Text segment ::
-----
OLYMPUS HAS FALLEN ( Antoine Fuqua). 119 minutes. Opens Friday (March 22). For venues and times, see listings. Rating: NNN


“They’ve got the universal terrorist playbook and they’re running it step by step,” beloved LAPD cop Al Powell mutters in Die Hard, describing characters who won’t deviate from a plan of action even when they desperately should.

Well, the screenwriters of Olympus Has Fallen have the Die Hard playbook, and they faithfully – almost obsessively – transplant the action beats of John McTiernan’s 1988 action classic into a 21st-century thriller. The biggest difference is that the terrorists actually are terrorists.

Olympus Has Fallen is Die Hard In The White House, with a North Korean paramilitary assault on the iconic DC residence just as the president (Aaron Eckhart) welcomes a South Korean delegation. But there’s one thing they didn’t count on: an ex-Secret Service agent (Gerard Butler), working his way into the building to find the president’s young son (Finley Jacobson).

It delivers in the most basic sense, but you wonder what a director with a sense of play might have done with the material. Antoine Fuqua (Training Day, Shooter) is a blunt nihilist who thinks watching bit players bleed out counts as character development.

A more limber filmmaker might also have encouraged Butler’s natural charisma, rather than letting him growl his way through the picture.

But maybe Bruce Willis would have sued.
-----
Given information ::
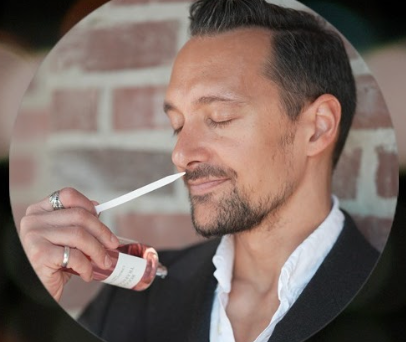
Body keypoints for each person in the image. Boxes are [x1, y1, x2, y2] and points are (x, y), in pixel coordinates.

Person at [18, 0, 381, 341]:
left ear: (317, 128)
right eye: (178, 124)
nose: (180, 154)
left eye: (219, 118)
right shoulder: (132, 302)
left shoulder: (378, 300)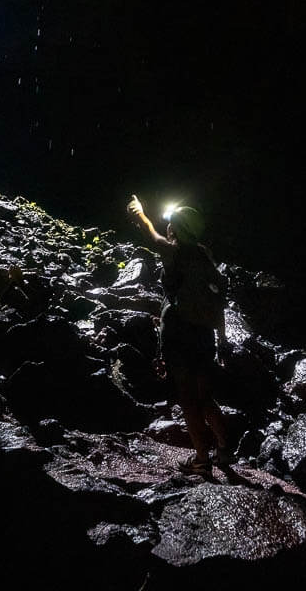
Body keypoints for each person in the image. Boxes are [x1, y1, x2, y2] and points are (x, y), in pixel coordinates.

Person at [126, 194, 232, 474]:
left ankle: (201, 460)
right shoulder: (204, 255)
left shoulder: (173, 252)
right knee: (205, 397)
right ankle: (223, 450)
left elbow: (148, 230)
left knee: (188, 400)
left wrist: (139, 211)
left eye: (172, 223)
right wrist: (222, 339)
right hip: (204, 335)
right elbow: (218, 298)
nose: (168, 227)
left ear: (177, 228)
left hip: (180, 334)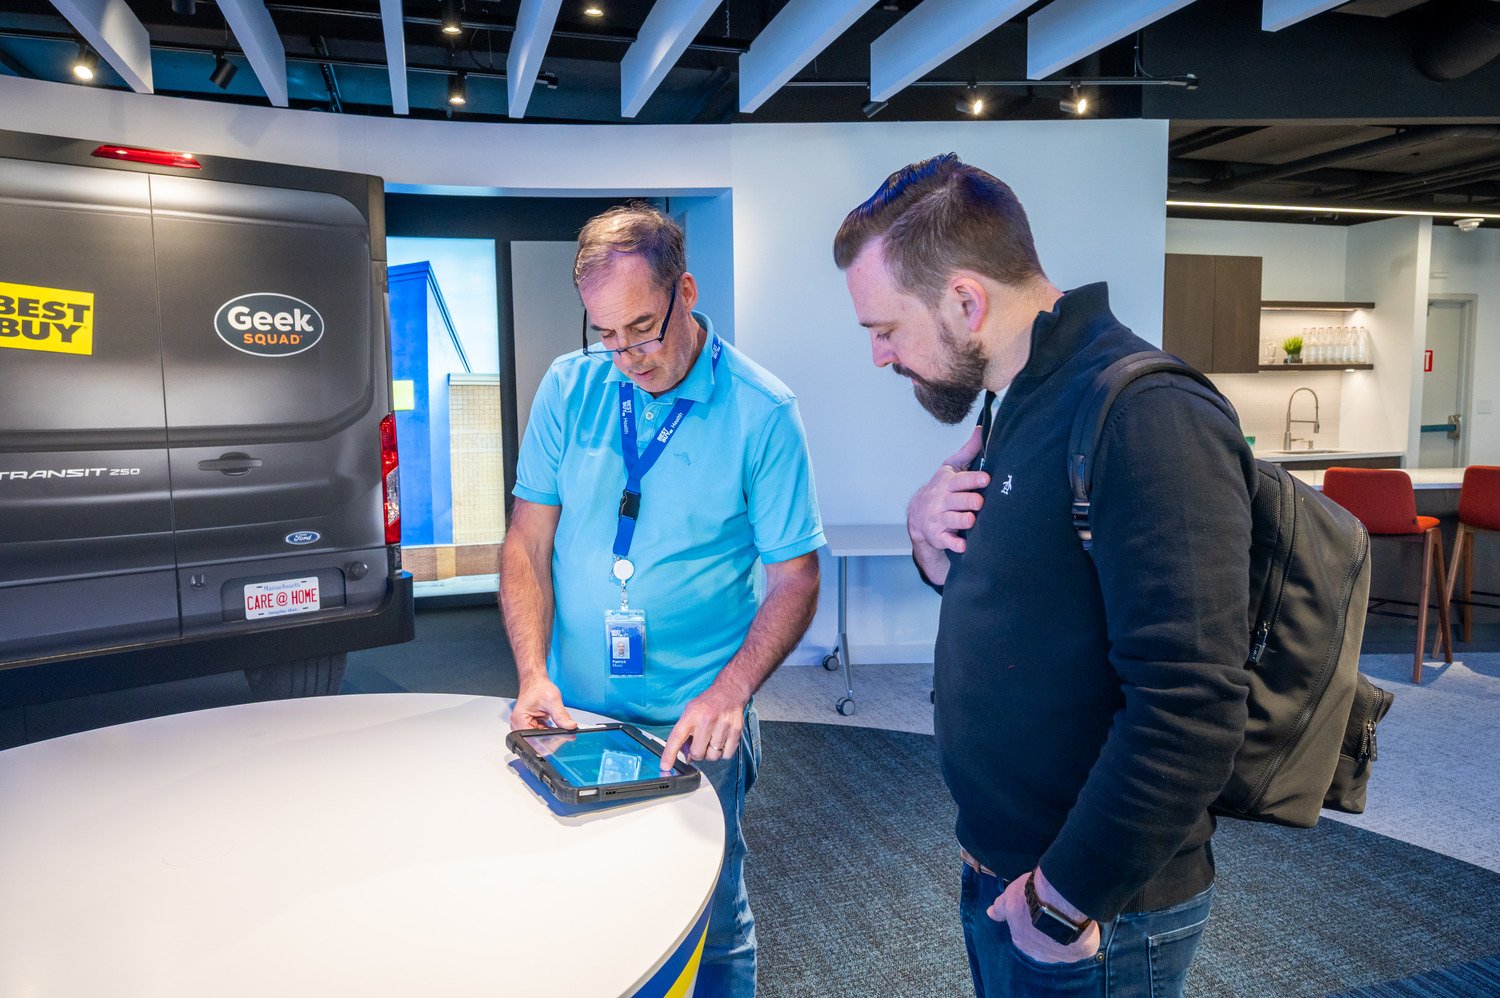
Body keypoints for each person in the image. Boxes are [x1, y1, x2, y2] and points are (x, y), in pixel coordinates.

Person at [833, 154, 1255, 997]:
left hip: (1093, 909)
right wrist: (929, 541)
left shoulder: (1148, 416)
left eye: (884, 329)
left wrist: (1062, 903)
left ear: (964, 300)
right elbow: (1038, 610)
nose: (880, 356)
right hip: (1008, 872)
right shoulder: (1017, 399)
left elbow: (1193, 708)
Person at [500, 202, 824, 997]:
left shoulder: (762, 411)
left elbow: (796, 577)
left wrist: (731, 691)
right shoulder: (570, 387)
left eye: (642, 328)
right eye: (605, 335)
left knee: (709, 919)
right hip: (576, 712)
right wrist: (533, 674)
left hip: (694, 722)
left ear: (687, 289)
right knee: (589, 906)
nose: (626, 356)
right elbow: (525, 544)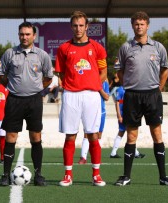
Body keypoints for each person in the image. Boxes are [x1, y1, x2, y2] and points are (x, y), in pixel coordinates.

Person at [114, 11, 168, 186]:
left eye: (142, 24)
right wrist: (129, 84)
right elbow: (120, 71)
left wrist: (158, 88)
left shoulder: (158, 47)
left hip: (152, 96)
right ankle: (126, 176)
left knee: (157, 135)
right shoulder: (125, 47)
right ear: (132, 26)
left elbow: (165, 70)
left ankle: (163, 177)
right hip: (132, 96)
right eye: (136, 24)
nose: (139, 26)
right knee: (131, 136)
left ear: (148, 26)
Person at [0, 22, 53, 186]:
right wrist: (12, 86)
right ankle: (5, 174)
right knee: (10, 137)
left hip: (34, 100)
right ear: (18, 35)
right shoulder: (9, 53)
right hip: (14, 100)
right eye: (22, 34)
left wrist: (37, 88)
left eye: (28, 34)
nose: (24, 37)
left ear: (34, 36)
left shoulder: (42, 55)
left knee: (36, 137)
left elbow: (48, 77)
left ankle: (38, 175)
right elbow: (0, 74)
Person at [55, 11, 107, 187]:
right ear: (71, 27)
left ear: (87, 27)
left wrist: (93, 84)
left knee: (93, 135)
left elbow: (104, 72)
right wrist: (71, 85)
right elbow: (61, 73)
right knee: (70, 136)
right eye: (75, 26)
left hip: (92, 95)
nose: (78, 29)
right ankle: (68, 175)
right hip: (71, 95)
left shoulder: (97, 47)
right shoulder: (63, 49)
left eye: (81, 25)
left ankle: (96, 175)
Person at [78, 79, 109, 164]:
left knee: (98, 135)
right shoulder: (88, 80)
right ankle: (83, 157)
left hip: (101, 112)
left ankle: (96, 158)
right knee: (87, 134)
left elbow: (106, 97)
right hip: (90, 110)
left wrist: (99, 88)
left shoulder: (105, 82)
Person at [110, 85, 145, 159]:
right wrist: (119, 115)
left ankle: (134, 152)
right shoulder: (121, 89)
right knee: (123, 132)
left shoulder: (131, 88)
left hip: (129, 114)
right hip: (123, 114)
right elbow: (118, 102)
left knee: (129, 132)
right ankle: (114, 153)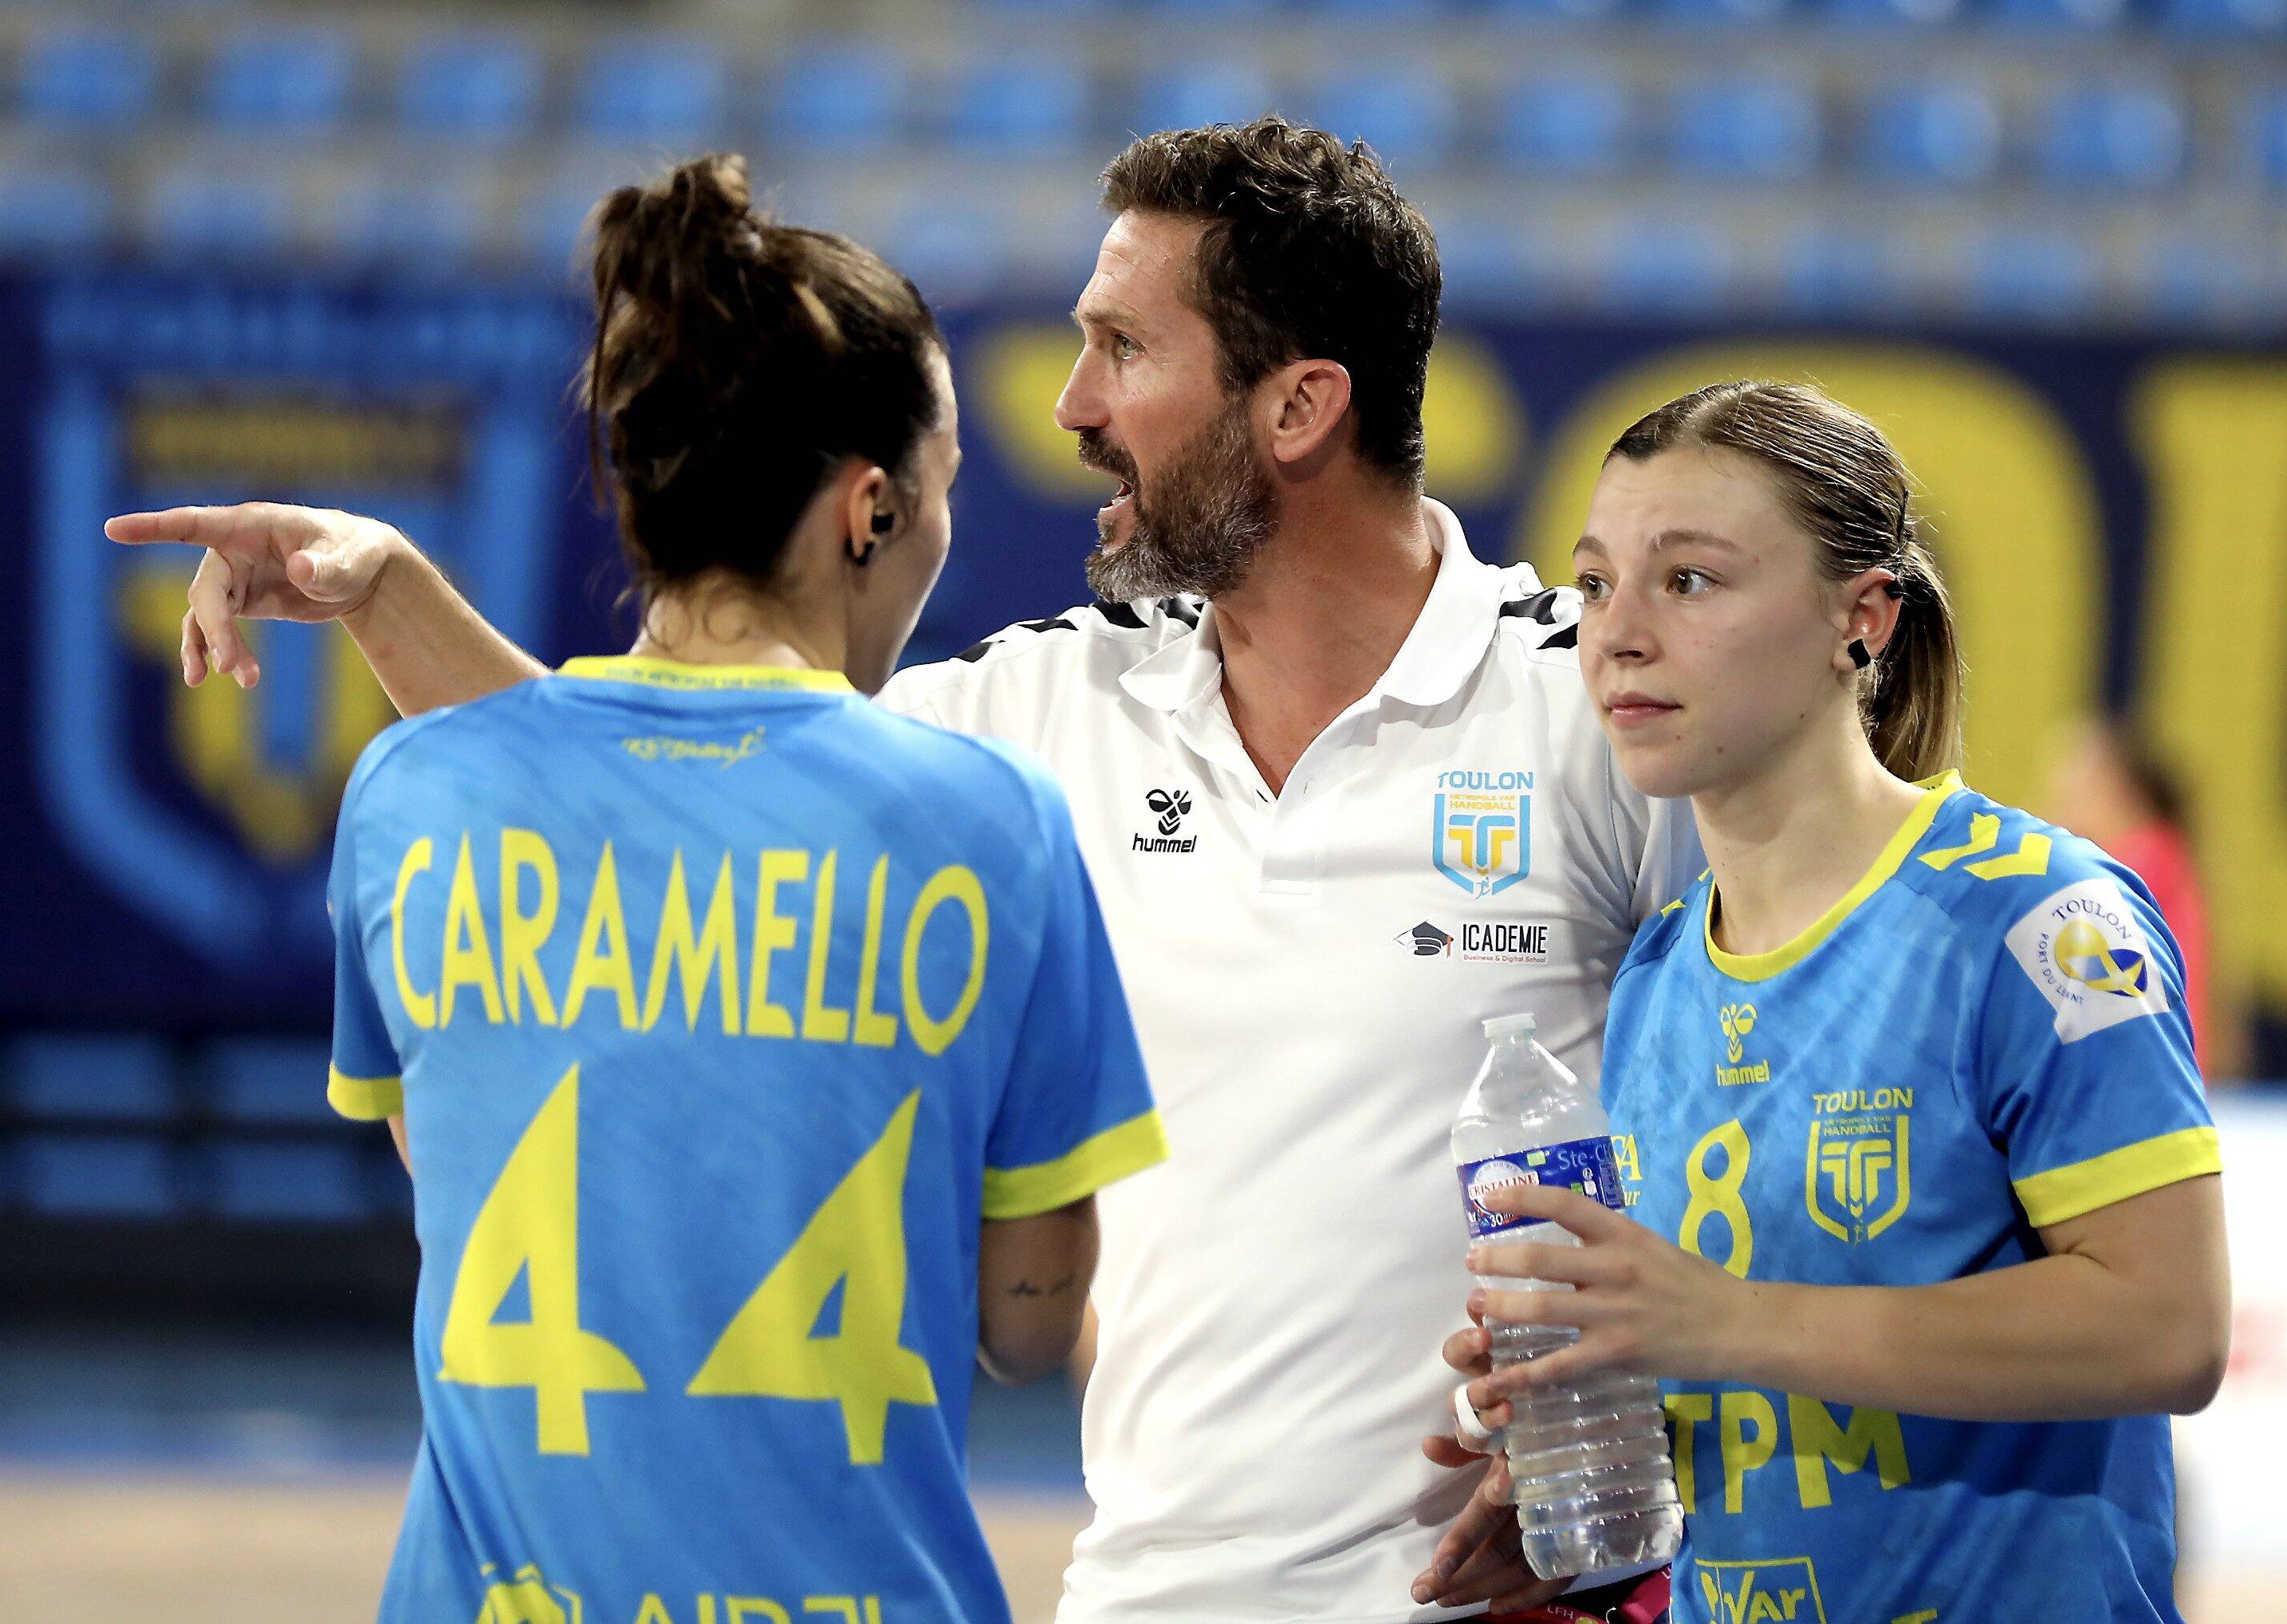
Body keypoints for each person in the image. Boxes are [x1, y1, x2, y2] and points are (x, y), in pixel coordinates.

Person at [120, 120, 1694, 1622]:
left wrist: (1650, 1423)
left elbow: (1801, 1078)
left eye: (1123, 348)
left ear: (1297, 409)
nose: (1069, 403)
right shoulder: (1034, 721)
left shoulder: (1587, 702)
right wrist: (390, 594)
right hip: (1140, 1595)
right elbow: (640, 791)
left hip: (1524, 1597)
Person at [114, 155, 1167, 1624]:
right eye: (941, 489)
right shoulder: (993, 824)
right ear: (868, 509)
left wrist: (398, 591)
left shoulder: (409, 798)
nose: (940, 528)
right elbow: (1027, 1320)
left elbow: (469, 1156)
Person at [1423, 381, 2230, 1622]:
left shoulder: (2039, 920)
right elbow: (1740, 1378)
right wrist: (1591, 1438)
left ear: (1860, 618)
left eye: (1687, 579)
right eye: (1594, 583)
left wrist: (1718, 1322)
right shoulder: (1657, 974)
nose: (1615, 633)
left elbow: (2166, 1328)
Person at [2043, 715, 2242, 1083]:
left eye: (2074, 786)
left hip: (2154, 1074)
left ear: (2115, 789)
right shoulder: (2158, 854)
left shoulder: (2145, 858)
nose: (2057, 800)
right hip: (2161, 1069)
-----
Task objective :: Render this sentence from the film review in Spanish: "The biggest difference is that the terrorists actually are terrorists." The entries play no part in what is asked here.

Task answer :: La mayor diferencia es que los terroristas realmente son terroristas.